##### DOCUMENT SEGMENT #####

GCPS is also in the middle of a major renovation of technical infrastructure and computer technology. Our previous response to the technology access gap was the implementation of networked computers in every GCPS classroom, laptop rollouts, broadband connections to every school, and switched-to-desktop classroom connections. Today, our focus is on expanding teacher and student access through the retrofitting the technology of all high schools and improving computer lab technology throughout the district. This strategy hinges on the implementation of a robust and well managed network infrastructure.  Such an implementation will provide the bandwidth to successfully utilize network intensive resources already available to students, teachers, and staff throughout GCPS without impairing network performance.

The rollout strategy that GCPS has used in the past has been to upgrade entire schools at a time, instead of focusing on a single program. While some initiatives do support specific programs, GCPS studies have found more effective classroom technology use when the entire school is upgraded, not just an isolated classroom or program. The culture of a school changes when new technology is implemented, and teachers are more willing to use new technology in more innovative ways, taking advantage of multimedia resources that were previously out of range of prior technology load capacity.

Previous gap analyses led to the implementation of an upgraded technology model, including increased internet speed and capacity and internal network, switched-to-desktop infrastructure, and laptops for all elementary and Special Education teachers. This has significantly increased student access to modern computers in the classroom and has incidentally placed an ever increasing strain on the current network infrastructure. Teachers are continually trained on the use of technology as it is deployed by local school staff members whose sole function is to integrate technology into the classroom which includes training in the use of web-based video, audio files, and online applications.

Tier 1

Access capabilities: Tier 1 provides baseline access to Email, Internet, SIS, StART from school over a shared environment.

Technology: Novell network operating systems with a hub (shared) infrastructure

Tier 2

Access capabilities: Tier 2 leverages the district’s broadband network to the school and increases speed to the classroom by providing a dedicated pipe to each classroom.

#####

• **REQUEST 1**
Set down, word for word, the lines of the entries below, starting with the line containing "The Motley Horde" and going on through the end of the entries.

##### MATERIAL SUPPLIED #####

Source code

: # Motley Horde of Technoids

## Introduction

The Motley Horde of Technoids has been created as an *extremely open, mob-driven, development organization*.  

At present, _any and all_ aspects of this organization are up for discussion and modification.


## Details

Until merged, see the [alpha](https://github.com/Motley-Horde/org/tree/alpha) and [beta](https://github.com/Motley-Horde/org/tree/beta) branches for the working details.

#####

• **REQUEST 2**
From the passage on GCPS technology infrastructure, extract the text word for word, starting with "Access capabilities: Tier 1" and going on through "to each classroom.".

• **EXERCISE SOLUTION 1**
The Motley Horde of Technoids has been created as an *extremely open, mob-driven, development organization*.  

At present, _any and all_ aspects of this organization are up for discussion and modification.


## Details

Until merged, see the [alpha](https://github.com/Motley-Horde/org/tree/alpha) and [beta](https://github.com/Motley-Horde/org/tree/beta) branches for the working details.

• **EXERCISE SOLUTION 2**
Access capabilities: Tier 1 provides baseline access to Email, Internet, SIS, StART from school over a shared environment.

Technology: Novell network operating systems with a hub (shared) infrastructure

Tier 2

Access capabilities: Tier 2 leverages the district’s broadband network to the school and increases speed to the classroom by providing a dedicated pipe to each classroom.